We’ve all heard the story – a vulnerable, elderly woman answers the phone, and loses all of her life savings to a con artist. Unfortunately, the reality is that we are all vulnerable to scams regardless of our age, gender, or income. And if you think you are immune, then you may be the most vulnerable of all.
This issue is particularly salient considering the growth of information technology. With wide use of email and virtual communication, a whole new marketplace has opened up to scam artists. Today, we’ll focus on some common scams that are penetrating our virtual worlds.
Reshipping/Postal Forwarding Scam
You get an email from somebody you’ve never met requesting that you become a “correspondence manager” or something else of the like. The scam can vary. But there’s usually a pile of money waiting to be deposited into a bank account, or maybe goods that need to be shipped overseas. By depositing the money or receiving the goods, you get a percentage of the money transferred or goods shipped.
Sound simple? An easy way to make a profit? BEWARE! What actually happens, is that the products are purchased using stolen credit cards. They are then shipped to your address, and then you ship them overseas. Or, the money is transferred into your account, thus obscuring the paper trail, and you transfer it to the thieves. Not only have you become an accessory that could land some legal trouble, but you might even find your bank account wiped clean!
Before you fall prey to this scam, ask yourself, “Why can’t they just ship to their own address?”
“Congratulations! You’ve won an Xbox” (or ipad, computer, plasma tv, etc.)

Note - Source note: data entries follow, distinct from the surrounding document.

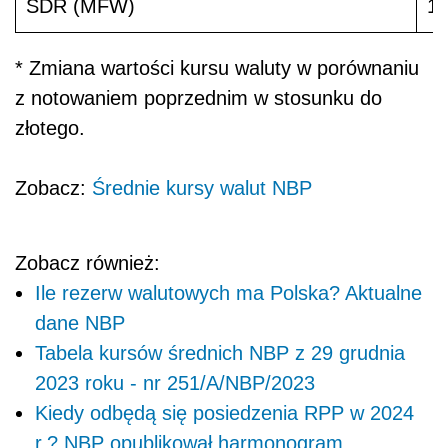
SDR (MFW)
1
* Zmiana wartości kursu waluty w porównaniu
z notowaniem poprzednim w stosunku do
złotego.
Zobacz:
Średnie kursy walut NBP
Zobacz również:
Ile rezerw walutowych ma Polska? Aktualne
dane NBP
Tabela kursów średnich NBP z 29 grudnia
2023 roku - nr 251/A/NBP/2023
Kiedy odbędą się posiedzenia RPP w 2024
r.? NBP opublikował harmonogram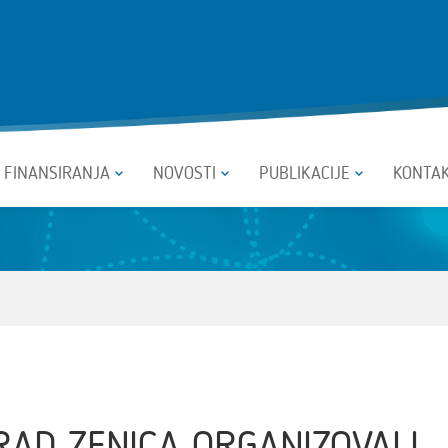
I FINANSIRANJA
NOVOSTI
PUBLIKACIJE
KONTA
RAD ZENICA ORGANIZOVALI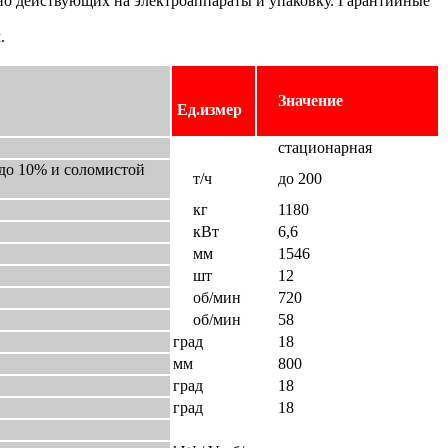
дно действующих на электроаппараты и упаковку. Гарантийные
.
Значение
Ед.измер
стационарная
до 10% и соломистой
т/ч
до 200
кг
1180
кВт
6,6
мм
1546
шт
12
об/мин
720
об/мин
58
град
18
мм
800
град
18
град
18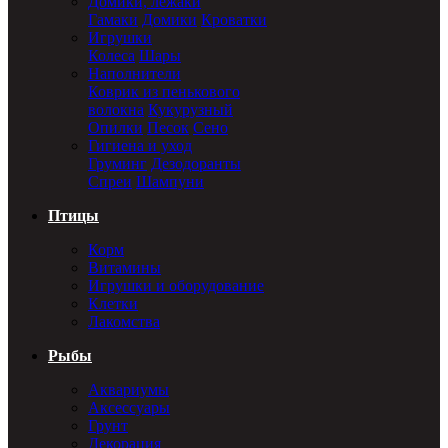
Домики, лежаки
Гамаки
Домики
Кроватки
Игрушки
Колеса
Шары
Наполнители
Коврик из пенькового
волокна
Кукурузный
Опилки
Песок
Сено
Гигиена и уход
Груминг
Дезодоранты
Спреи
Шампуни
Птицы
Корм
Витамины
Игрушки и оборудование
Клетки
Лакомства
Рыбы
Аквариумы
Аксессуары
Грунт
Декорация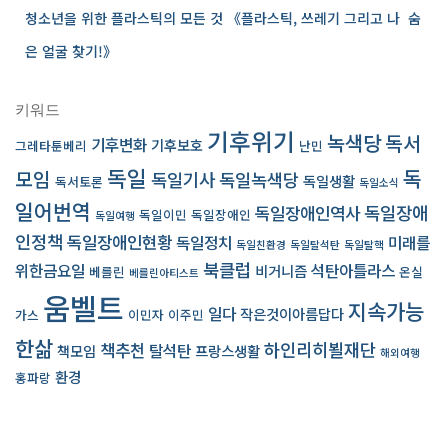
청소년을 위한 플라스틱의 모든 것 《플라스틱, 쓰레기 그리고 나 ­ 숨
은 얼굴 찾기!》
키워드
기후위기
녹색당
독서
기후변화
기후보호
그레타툰베리
난민
독일
독
모임
독일기사
독일녹색당
독일생활
독서토론
독일소식
일어번역
독일장애인역사
독일장애
독일이민
독일장애인
독일여행
인정책
독일장애인현황
독일정치
미래를
독일친환경
독일탈석탄
독일탈핵
북클럽
위한금요일
석탄아틀라스
비거니즘
베를린
온실
베를린아티스트
움벨트
지속가능
일다
작은것이아름답다
가스
이민자
이주민
한삶
책추천
하인리히뵐재단
탈석탄
책모임
프랑스생활
해외여행
환경
홍파랑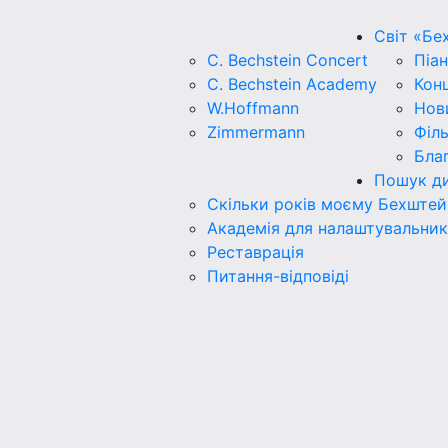
Світ «Бе
C. Bechstein Concert
Піан
C. Bechstein Academy
Кон
W.Hoffmann
Нов
Zimmermann
Філ
Бла
Пошук ди
Скільки років моєму Бехштей
Академія для налаштувальник
Реставрація
Питання-відповіді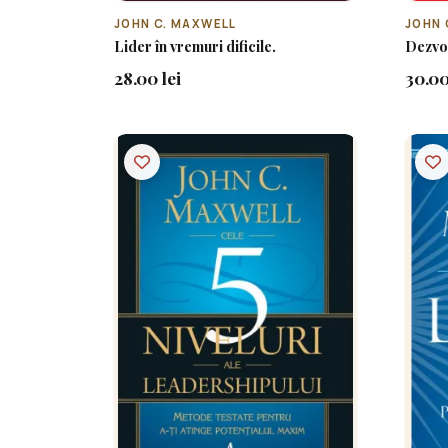
JOHN C. MAXWELL
JOHN 
Lider în vremuri dificile.
Dezvol
28.00 lei
30.00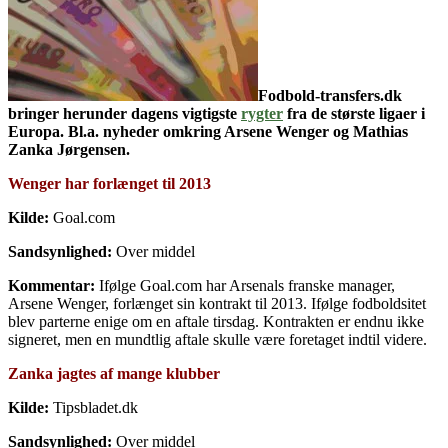
Fodbold-transfers.dk
bringer herunder dagens vigtigste
rygter
fra de største ligaer i
Europa. Bl.a. nyheder omkring Arsene Wenger og Mathias
Zanka Jørgensen.
Wenger har forlænget til 2013
Kilde:
Goal.com
Sandsynlighed:
Over middel
Kommentar:
Ifølge Goal.com har Arsenals franske manager,
Arsene Wenger, forlænget sin kontrakt til 2013. Ifølge fodboldsitet
blev parterne enige om en aftale tirsdag. Kontrakten er endnu ikke
signeret, men en mundtlig aftale skulle være foretaget indtil videre.
Zanka jagtes af mange klubber
Kilde:
Tipsbladet.dk
Sandsynlighed:
Over middel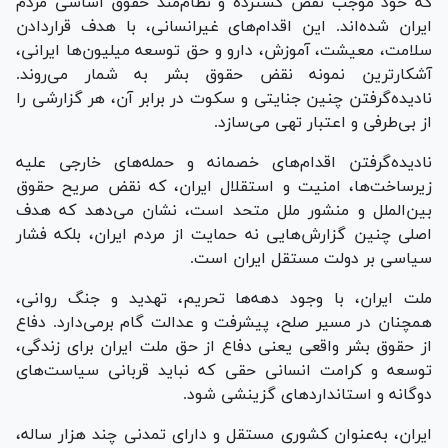
که خود موجب نقض گسترده و نظام‌مند حقوق اساسی مردم
ایران شده‌اند. این اقدام‌های غیرانسانی، با هدف قراردادن
سلامت، معیشت، آموزش، دارو و حق توسعه میلیون‌ها ایرانی،
آشکارترین نمونه نقض حقوق بشر به شمار می‌روند.
نادیده‌گرفتن چنین جنایتی و سکوت در برابر آن، هر گزارشی را
از بی‌طرفی و اعتبار تهی می‌سازد.
نادیده‌گرفتن اقدام‌های خصمانه و حمله‌های خارجی علیه
زیرساخت‌ها، امنیت و استقلال ایران، که نقض صریح حقوق
بین‌الملل و منشور ملل متحد است، نشان می‌دهد که هدف
اصلی چنین گزارش‌هایی نه حمایت از مردم ایران، بلکه فشار
سیاسی بر دولت مستقل ایران است.
ملت ایران، با وجود دهه‌ها تحریم، تهدید و جنگ روانی،
همچنان در مسیر صلح، پیشرفت و عدالت گام برمی‌دارد. دفاع
از حقوق بشر واقعی یعنی دفاع از حق ملت ایران برای زندگی،
توسعه و کرامت انسانی حقی که نباید قربانی سیاست‌های
دوگانه و استاندارد‌های گزینشی شود.
ایران، به‌عنوان کشوری مستقل و دارای تمدنی چند هزار ساله،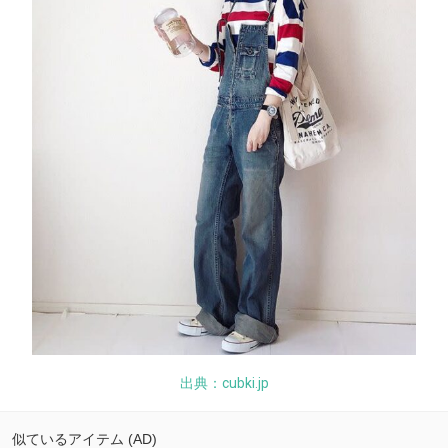
出典：cubki.jp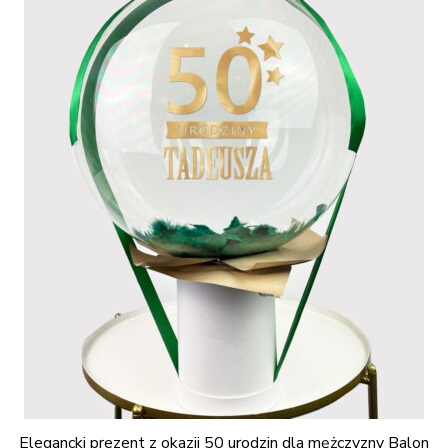
Elegancki prezent z okazji 50 urodzin dla mężczyzny Balon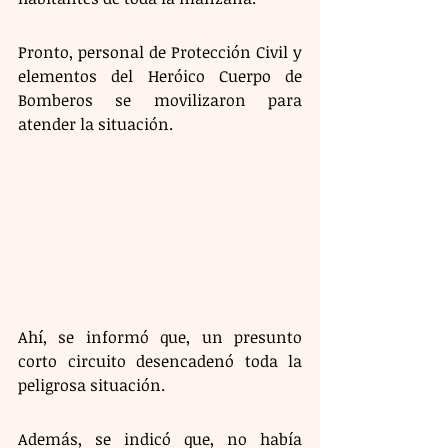
Pronto, personal de Protección Civil y 
elementos del Heróico Cuerpo de 
Bomberos se movilizaron para 
atender la situación. 
Ahí, se informó que, un presunto 
corto circuito desencadenó toda la 
peligrosa situación. 
Además, se indicó que, no había 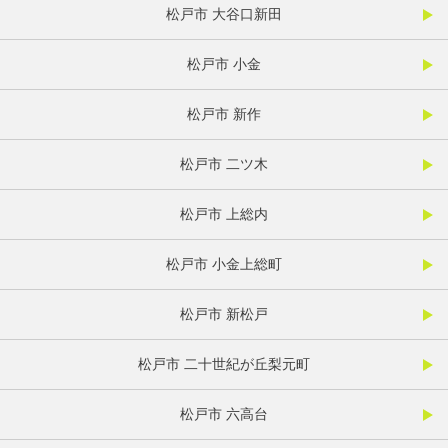
松戸市 大谷口新田
松戸市 小金
松戸市 新作
松戸市 二ツ木
松戸市 上総内
松戸市 小金上総町
松戸市 新松戸
松戸市 二十世紀が丘梨元町
松戸市 六高台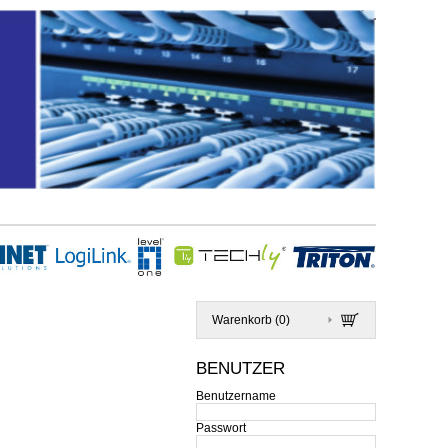
Warenkorb (
0
)
BENUTZER
Benutzername
Passwort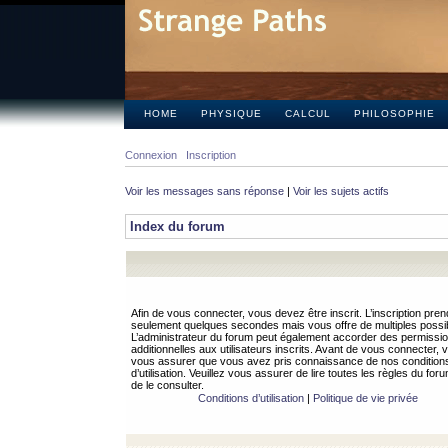
HOME
PHYSIQUE
CALCUL
PHILOSOPHIE
Connexion
Inscription
Voir les messages sans réponse
|
Voir les sujets actifs
Index du forum
Afin de vous connecter, vous devez être inscrit. L’inscription pren
seulement quelques secondes mais vous offre de multiples possibi
L’administrateur du forum peut également accorder des permissi
additionnelles aux utilisateurs inscrits. Avant de vous connecter, v
vous assurer que vous avez pris connaissance de nos condition
d’utilisation. Veuillez vous assurer de lire toutes les règles du for
de le consulter.
Conditions d’utilisation
|
Politique de vie privée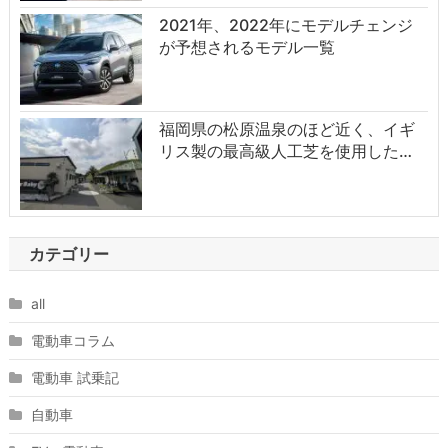
2021年、2022年にモデルチェンジ
が予想されるモデル一覧
福岡県の松原温泉のほど近く、イギ
リス製の最高級人工芝を使用した…
カテゴリー
all
電動車コラム
電動車 試乗記
自動車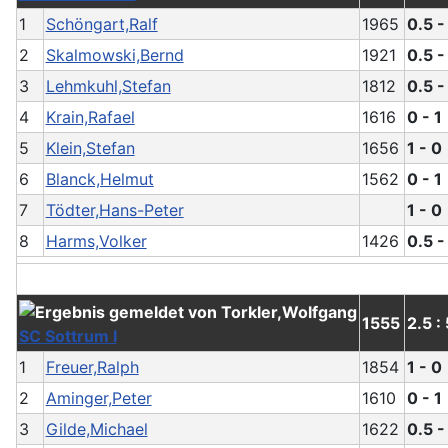
1
Schöngart,Ralf
1965
0.5 -
2
Skalmowski,Bernd
1921
0.5 -
3
Lehmkuhl,Stefan
1812
0.5 -
4
Krain,Rafael
1616
0 - 1
5
Klein,Stefan
1656
1 - 0
6
Blanck,Helmut
1562
0 - 1
7
Tödter,Hans-Peter
1 - 0
8
Harms,Volker
1426
0.5 -
1555
2.5 :
SC Sottrum I
1
Freuer,Ralph
1854
1 - 0
2
Aminger,Peter
1610
0 - 1
3
Gilde,Michael
1622
0.5 -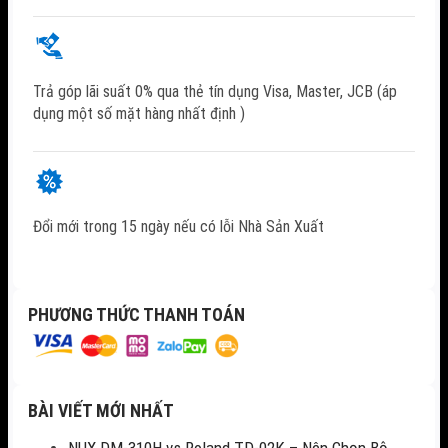
Trả góp lãi suất 0% qua thẻ tín dụng Visa, Master, JCB (áp
dụng một số mặt hàng nhất định )
Đổi mới trong 15 ngày nếu có lỗi Nhà Sản Xuất
PHƯƠNG THỨC THANH TOÁN
BÀI VIẾT MỚI NHẤT
NUX DM-310H vs Roland TD-02K – Nên Chọn Bộ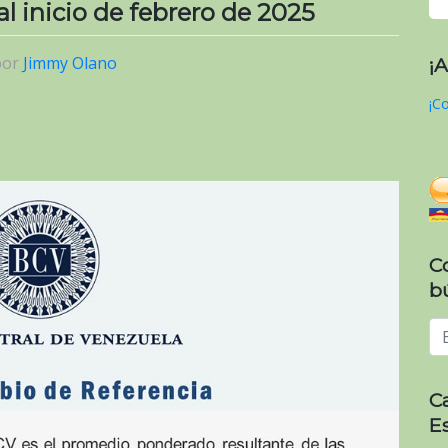
al inicio de febrero de 2025
por
Jimmy Olano
¡
¡Co
C
b
C
E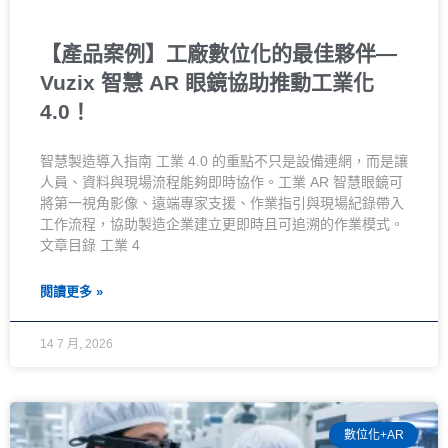
【產品案例】工廠數位化的最佳夥伴—
Vuzix 智慧 AR 眼鏡協助推動工業化
4.0！
智慧製造導入指南 工業 4.0 的重點不只是設備連網，而是讓
人員、資料與現場流程能夠即時協作。工業 AR 智慧眼鏡可
將第一視角影像、遠端專家支援、作業指引與現場紀錄帶入
工作流程，協助製造企業建立更即時且可追溯的作業模式。
文章目錄 工業 4
閱讀更多 »
14 7 月, 2026
數位化+AR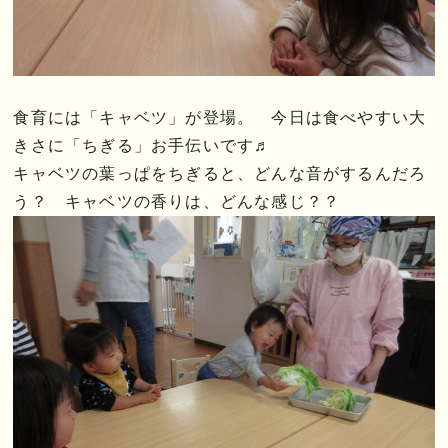
食育には「キャベツ」が登場。 今日は食べやすい大
きさに「ちぎる」お手伝いです♬
キャベツの葉っぱをちぎると、どんな音がするんだろ
う？ キャベツの香りは、どんな感じ？？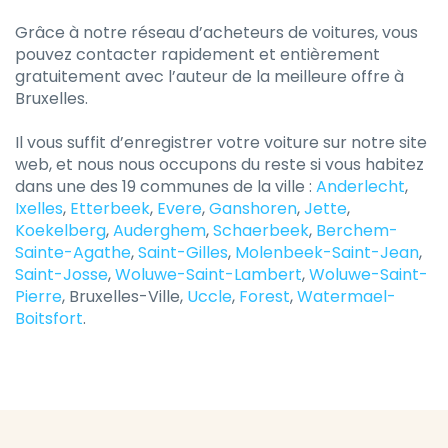
Grâce à notre réseau d’acheteurs de voitures, vous
pouvez contacter rapidement et entièrement
gratuitement avec l’auteur de la meilleure offre à
Bruxelles.
Il vous suffit d’enregistrer votre voiture sur notre site
web, et nous nous occupons du reste si vous habitez
dans une des 19 communes de la ville :
Anderlecht
,
Ixelles
,
Etterbeek
,
Evere
,
Ganshoren
,
Jette
,
Koekelberg
,
Auderghem
,
Schaerbeek
,
Berchem-
Sainte-Agathe
,
Saint-Gilles
,
Molenbeek-Saint-Jean
,
Saint-Josse
,
Woluwe-Saint-Lambert
,
Woluwe-Saint-
Pierre
, Bruxelles-Ville,
Uccle
,
Forest
,
Watermael-
Boitsfort
.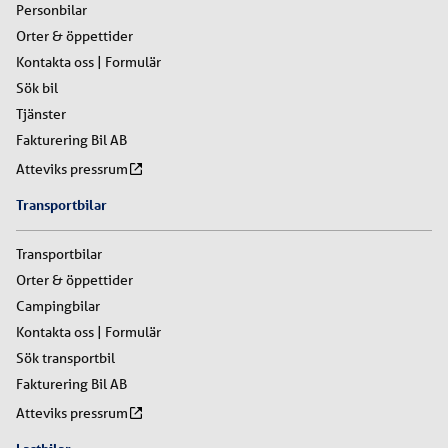
Personbilar
Orter & öppettider
Kontakta oss | Formulär
Sök bil
Tjänster
Fakturering Bil AB
Atteviks pressrum
Transportbilar
Transportbilar
Orter & öppettider
Campingbilar
Kontakta oss | Formulär
Sök transportbil
Fakturering Bil AB
Atteviks pressrum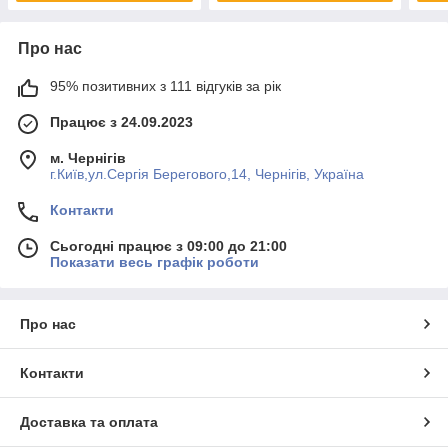
Про нас
95% позитивних з 111 відгуків за рік
Працює з 24.09.2023
м. Чернігів
г.Київ,ул.Сергiя Берегового,14, Чернігів, Україна
Контакти
Сьогодні працює з 09:00 до 21:00
Показати весь графік роботи
Про нас
Контакти
Доставка та оплата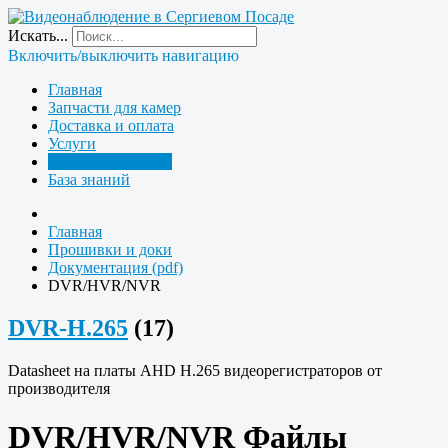
Искать...
Включить/выключить навигацию
Главная
Запчасти для камер
Доставка и оплата
Услуги
Прошивки и доки
База знаний
Главная
Прошивки и доки
Документация (pdf)
DVR/HVR/NVR
DVR-H.265
(17)
Datasheet на платы AHD H.265 видеорегистраторов от
производителя
DVR/HVR/NVR Файлы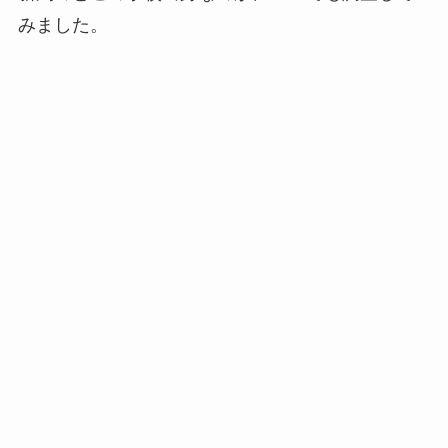
みました。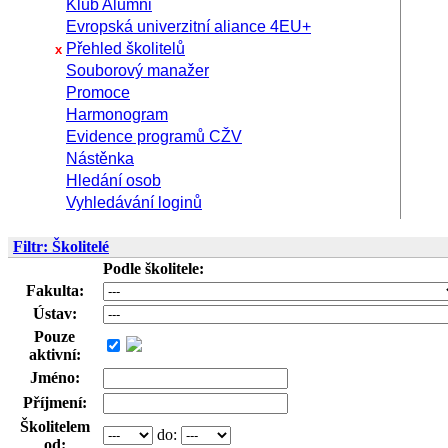
Klub Alumni
Evropská univerzitní aliance 4EU+
Přehled školitelů
x
Souborový manažer
Promoce
Harmonogram
Evidence programů CŽV
Nástěnka
Hledání osob
Vyhledávání loginů
Filtr: Školitelé
Podle školitele:
Fakulta:
Ústav:
Pouze
aktivní:
Jméno:
Příjmení:
Školitelem
do:
od: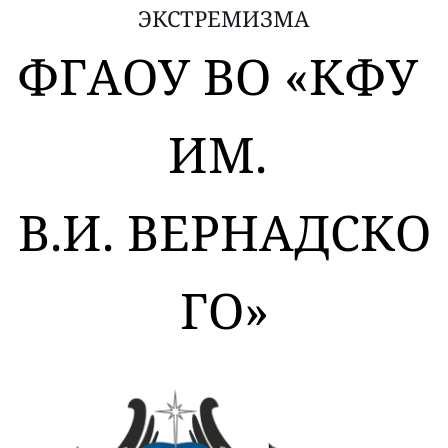
ЭКСТРЕМИЗМА
ФГАОУ ВО «КФУ 
ИМ. 
В.И. ВЕРНАДСКО
ГО»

You’re pretty excited when you open your email and see that you are indeed a lucky winner. But wait. Before you claim your prize, recognize the scam.
You will likely be asked to provide a credit card number for “shipping and handling”. The item never arrives. Months later, you see unknown charges starting to appear on your statement. The “prize winning” was simply a ruse the thieves used to get your credit card information.
There’s also a variation of this scam that can be perhaps less damaging but extremely annoying. The setup is similar – you’ve won a prize – but the goal is your email address. After providing your address, you are the victim of a multitude of spam and unwanted email.
So next time you are notified of an exciting prize win, ask yourself, “When did I enter a draw for this prize?” Chances are, you didn’t and it’s a scam!
“I’d like to rent your apartment and will send the rent immediately.”
This one is becoming increasingly common. You’ve posted an apartment listing online. You then receive an email from somebody who lives out of the area, most likely overseas, and they would like to immediately rent the apartment. There is usually some matter of urgency (e.g., moving immediately). And of course, they are willing to send the rent immediately.
The scammer here is really looking for your bank account information so they can send you the rent. But instead of a deposit, you might end up with a huge withdrawal! So recognize this scam and protect yourself. Be weary of anybody who is willing to “rent” an apartment without ever contacting you or even asking questions. And NEVER give out your bank account information to a stranger. There are plenty of ways to transfer money if somebody truly wants to rent your apartment– ways that won’t put your finances in jeopardy (e.g., paypal, cheque, legit companies such as Western Union).
Before you rent to this new tenant, ask yourself, “Why is he so eager?”
What happens? Your bank sends an email warning you that your account has been put at risk. In order to protect yourself, you’ll need to login in and provide your account information. Hurry! Because if you don’t do this soon, your account will be deactivated.
What the email fails to mention, is that it is a scam and if you DO follow the directions, your account will be cleaned out! If you are concerned that it might be legit, stop and see the staff at your local branch – IN PERSON! They can answer any questions you have, and clarify that it’s a scam.